Il famoso incipit del libro già chiarisce gli intenti della scrittrice. Donna coraggiosa per il tempo (azzardandosi a ironizzare sul matrimonio che era l’istituzione indiscussa), riprende verità e aneddoti del tempo assolutamente veri e che non dovrebbero lasciare meravigliati noi di questo tempo (anzi forse alcune ipocrisie sono molto attuali). Il matrimonio era la base della società, unico contratto che riuscisse a garantire un ordine e una moralità che in realtà erano solo un’ipocrita faccia del tempo. L’uomo per avvalorare la propria posizione aveva bisogno di una donna che lo aiutasse negli affari pubblici e la donna, sottomessa, aveva l’unico compito di gestire la casa e garantire una discendenza alla stirpe. Austen provoca, stuzzica il lettore con un’ironia velata che asseconda e tradisce di soppiatto le tradizioni, rovesciandole e condannandole. Questa ironia va solo accentuandosi, continuando per la sua strada a criticare sottilmente e in modo intelligente quelle condizioni che non le andavano più bene e a cui si era sottratta. Sia perchè si era ribellata al normale corso delle cose (zitella…) sia perchè aveva assunto un ruolo che in quanto donna non le competeva (Scrittrice). Già nel periodo Regency iniziava a cogliere quelle incrinazioni della società che poi sarebbero dilagate e scoppiate in pieno periodo vittoriano. Dall’ipocrisia della borghesia, intenta a voler imitare l’aristocrazia e di superarla, a quella dell’aristocrazia che si sente superiore a tutti quei privilegi, si mescola anche quella delle classi basse (Mr Collins) che asseconda i potenti, viscido e senza scrupoli si sposta da una parte all’altra assecondando il suo vantaggio ma non vergognandosi di lodare chi può essergli utile.

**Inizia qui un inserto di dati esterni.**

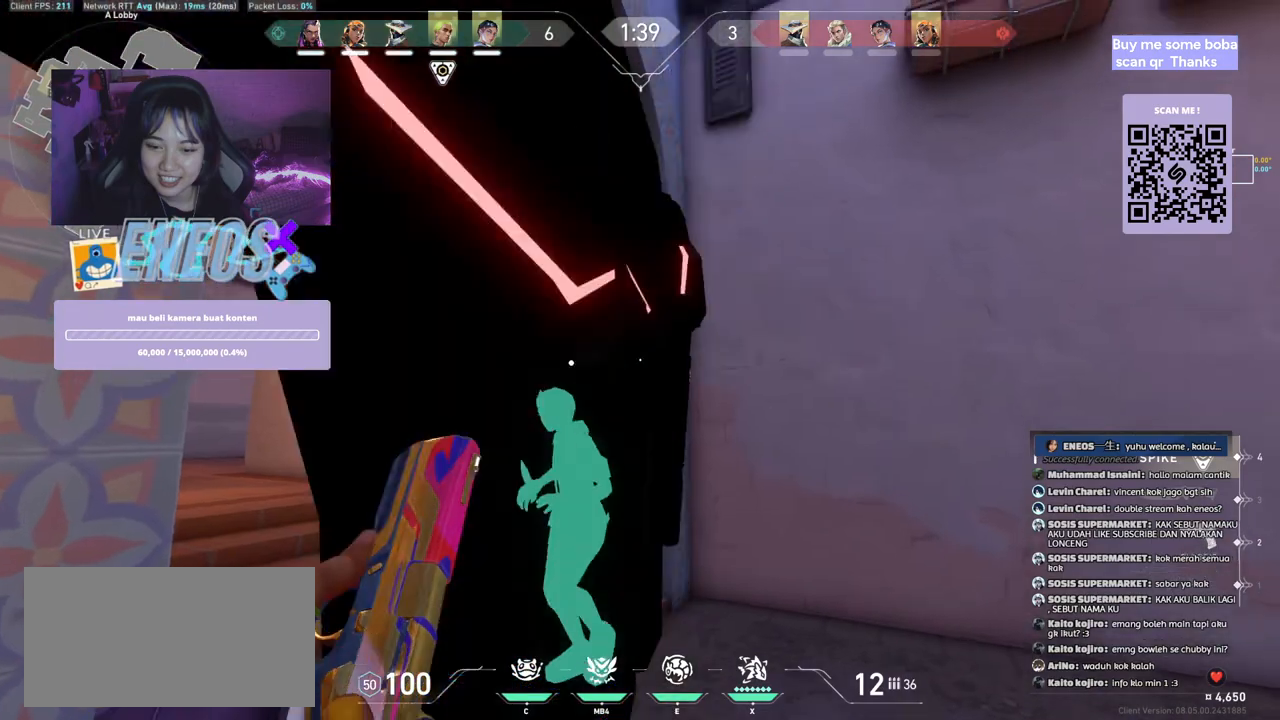
{"keys": [], "mouse": [], "events": [[400, "w", "up"]]}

L’ipocrisia inizialmente fa anche parte dei personaggi principali. Elizabeth Bennet e Fitzwilliam Darcy sono promotori di due vizi della società: il Pregiudizio delle varie classi e l’Orgoglio dell’aristocrazia. Il titolo mi era piaciuto prima ancora di leggerlo e amavo l’idea della personificazione dei due protagonisti, ma poi sono rimasta ben poco entusiasta del tutto. Io credo che sia l’orgoglio e pregiudizio, come tanti altri difetti, fanno parte di ogni uomo, in chi si accentua e in chi no. Sia in Lizzy che in Darcy credo ci siano entrambe e mi piace come mettano da parte questi loro difetti per passare a una riconciliazione, un equilibrio che li permetta da allontanarsi da queste influenze negative.

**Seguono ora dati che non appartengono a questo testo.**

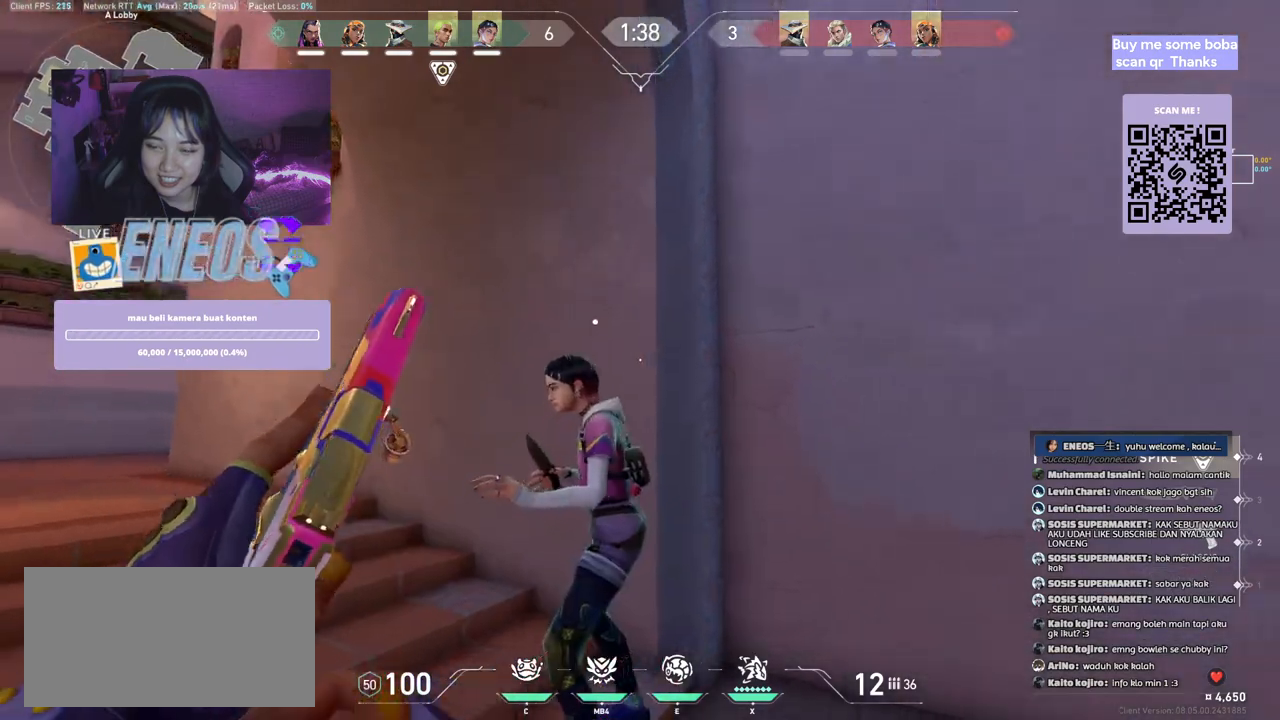
{"keys": ["a", "w"], "mouse": [], "events": [[34, "w", "down"], [50, "a", "down"], [117, "a", "up"], [450, "a", "down"]]}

Elizabeth Bennet è la secondogenita della famiglia Bennet. Testarda, sfrontata riguardo le tradizioni ma al contempo vogliosa di mantenere l’onore della famiglia e di dare sempre una buona impressione con la sua intelligenza, a differenza delle due sorelle minori, frivole e sciocche. In lei si mescolano desiderio di essere notata (quando Darcy la classifica come bellezza passabile) e modestia (le parole che la protagonista rivolge alla signorina Bingley). Si sente migliore delle sorelle, più intelligente e per quanto abbia ragione niente le impedisce di cadere nella prima trappola, accecata dalla menzogna di colui che si fida e solo il caso riuscirà a farle scampare un fato terribile.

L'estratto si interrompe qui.